​Cristiano ​Ronaldo - oder CR7. Oder einfach: Der Beste! (Für einige zumindest). Ich selbst sehe ​Lionel Messi noch vor dem Portugiesen, aber zweifellos gehört der auf der Blumeninsel Madeira geborene Cristiano Ronaldo zu den besten Spielern der Fußball-Historie. Aber auch ein Superstar wird nun mal nicht jünger. Und schon meint man den Hauch der Vergänglichkeit zu spüren, wenn man dem mittlerweile 34-Jährigen bei seiner Arbeit zuschaut. 


Die immer noch sehr erfolgreich (=torreich) ist. Zahlen lügen nicht. In seiner Premieren-Saison für Juventus Turin konnte Cristiano Ronald im vergangenen Jahr in 31 Spielen in der Serie A 21 Tore verbuchen (zuzüglich acht Assists). Das ist in einer für Stürmer weitaus schwierigeren Liga als der spanischen eine beachtliche Quote. 


Im Vergleich: In seiner letzten Spielzeit für ​Real Madrid (Saison 2017/18) konnte der Superstar noch 26 Tore in 27 Spielen vorweisen. Doch wie gesagt: Die italienische Liga ist eine andere als die spanische, in weiten Teilen sehr viel defensiver orientiert. Stürmer haben es auf dem Stiefel schon immer schwerer gehabt als anderswo.
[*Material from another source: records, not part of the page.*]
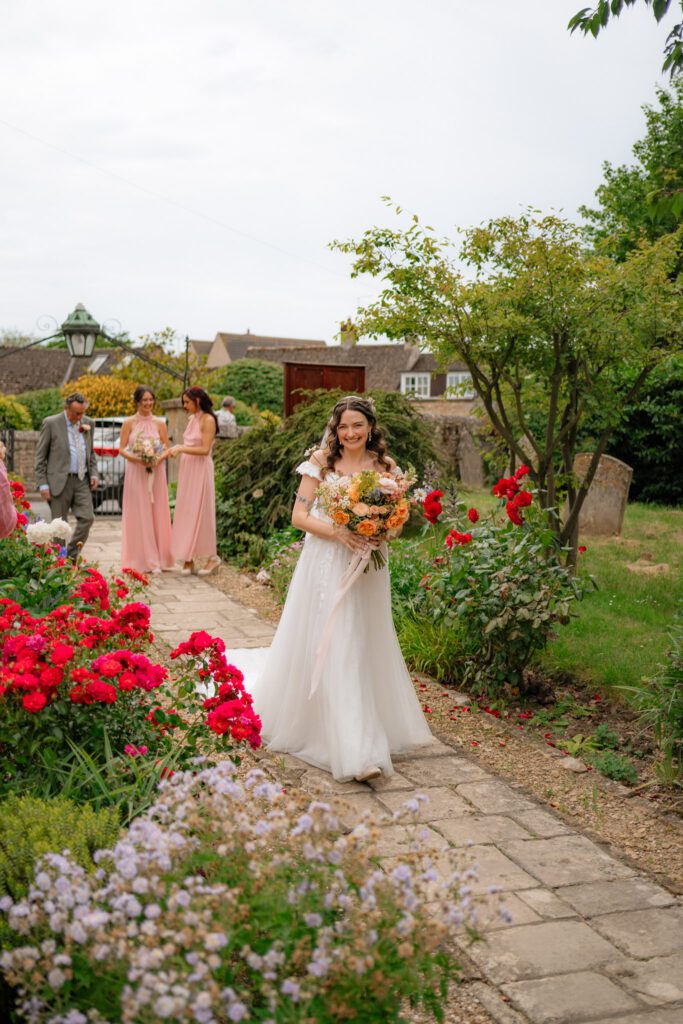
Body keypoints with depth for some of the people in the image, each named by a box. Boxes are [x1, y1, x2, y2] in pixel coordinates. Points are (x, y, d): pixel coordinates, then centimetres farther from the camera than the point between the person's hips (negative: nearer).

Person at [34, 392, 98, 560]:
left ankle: (71, 557, 8)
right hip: (60, 481, -4)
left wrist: (94, 473, 6)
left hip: (82, 480, 4)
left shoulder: (88, 423, 9)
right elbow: (40, 456, -3)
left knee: (87, 518, -7)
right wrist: (43, 484, -8)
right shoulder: (51, 423, -5)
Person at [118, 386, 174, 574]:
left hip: (156, 473, 2)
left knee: (156, 514, 2)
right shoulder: (129, 423, 2)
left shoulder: (160, 423, 6)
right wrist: (137, 459, -17)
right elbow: (121, 449, 0)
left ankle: (156, 560, 8)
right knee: (138, 515, -2)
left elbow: (166, 449, 8)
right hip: (136, 473, -1)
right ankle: (140, 560, 2)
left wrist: (158, 459, -13)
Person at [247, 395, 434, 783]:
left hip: (366, 569, 2)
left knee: (360, 651, 7)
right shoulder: (321, 463, 0)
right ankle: (355, 752, -2)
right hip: (325, 565, -2)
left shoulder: (385, 467, 5)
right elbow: (299, 516, -4)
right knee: (327, 650, -6)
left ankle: (362, 750, 22)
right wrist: (337, 532, -19)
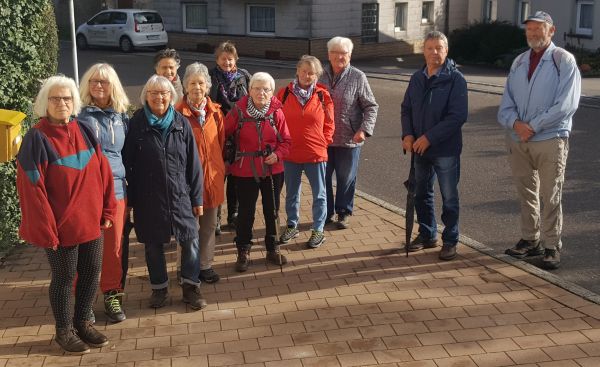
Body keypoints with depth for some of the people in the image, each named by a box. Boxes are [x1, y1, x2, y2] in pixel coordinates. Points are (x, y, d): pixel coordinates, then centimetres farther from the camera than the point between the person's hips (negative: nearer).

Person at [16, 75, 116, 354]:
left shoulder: (84, 131, 3)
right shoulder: (37, 138, -13)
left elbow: (102, 172, 6)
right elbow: (32, 188, -15)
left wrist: (107, 210, 3)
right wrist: (45, 229, -16)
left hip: (91, 222, 5)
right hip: (61, 226, -5)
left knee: (91, 273, 14)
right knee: (64, 277, 8)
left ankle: (82, 323, 33)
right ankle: (64, 331, 26)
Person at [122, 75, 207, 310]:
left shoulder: (181, 124, 1)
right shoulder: (136, 124, -3)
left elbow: (193, 163, 2)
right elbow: (128, 164, -1)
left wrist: (197, 198, 1)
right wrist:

Ronaldos Torschnitt in der Champions League sinkt


Fairer ist in diesem Zusammenhang ein Vergleich innerhalb der Königsklasse: Da konnte Ronaldo in besagter Spielzeit 2017/18 noch 15-mal (!) in 13 Spielen für Real Madrid netzen (1,2 Tore pro Spiel). In seiner ersten Saison bei Juventus, in der er sechs Tore in neun Spielen erzielen konnte, fiel diese Ratio schon auf etwas mehr als die Hälfte (0,67), um sich in der laufenden Spielzeit nochmals zu halbieren. Zwei Tore in sechs Spielen bedeuten einen (aktuellen) Schnitt von nur noch 0,33 Toren pro Spiel - wobei er ja noch mindestens zwei Spiele vor sich hat.

FBL-ITA-SERIEA-JUVENTUS-SASSUOLO

An diesen Zahlen lässt sich schon der langsame, aber stetige Verfall des Spielers darstellen. Verfall mag ein etwas zu hartes Wort sein - aber ein beschönigender Begriff für diesen Umstand würde an den Tatsachen an sich auch nichts ändern... Außerdem muss man natürlich immer die Ausgangsbasis im Auge haben: ​Ronaldo hat in den letzten Jahren, zusammen mit seinem liebsten "Feind" Messi, Maßstäbe in puncto Tore und Torbeteiligungen gesetztDas heißt, das Niveau, von dem aus Ronaldo jetzt anfängt, runterzugehen, war dermaßen hoch, dass selbst ein fünfzigprozentiger Anteil vom Ausgangswert immer noch eine mehr als annehmbare Größe darstellt. 


Dasselbe wird in ähnlicher Form auch seinem ewigen argentinischen Widerpart passieren. Wobei der Barça-Crack momentan offenbar eher damit beschäftigt ist, seine alten Rekordmarken nochmals zu übertreffen. Aber das ist ein anderes Thema...


Für deutsche Mannschaften reicht es immer noch


Cristiano Ronaldo wird älter - wie wir alle. Aufgrund seiner überragenden Physis, gestählt durch nimmermüdes Training, jahrelange akribische Körperpflege, disziplinierten Lebenswandel und einen bewussten und konsequent durchgezogenen Ernährungsplan, wird er jedoch auch noch in drei oder vier Jahren seine Tore machen. Doch den absoluten Zenit seiner Laufbahn hat er mittlerweile nicht nur erreicht, sondern schon überschritten. 


Was nichts daran ändert, dass CR7 auch noch bis in absehbare Zeit einer der großen Schrecken der gegnerischen Abwehrreihen sein wird. ​Leverkusen hat es gestern - wieder einmal - zu spüren bekommen.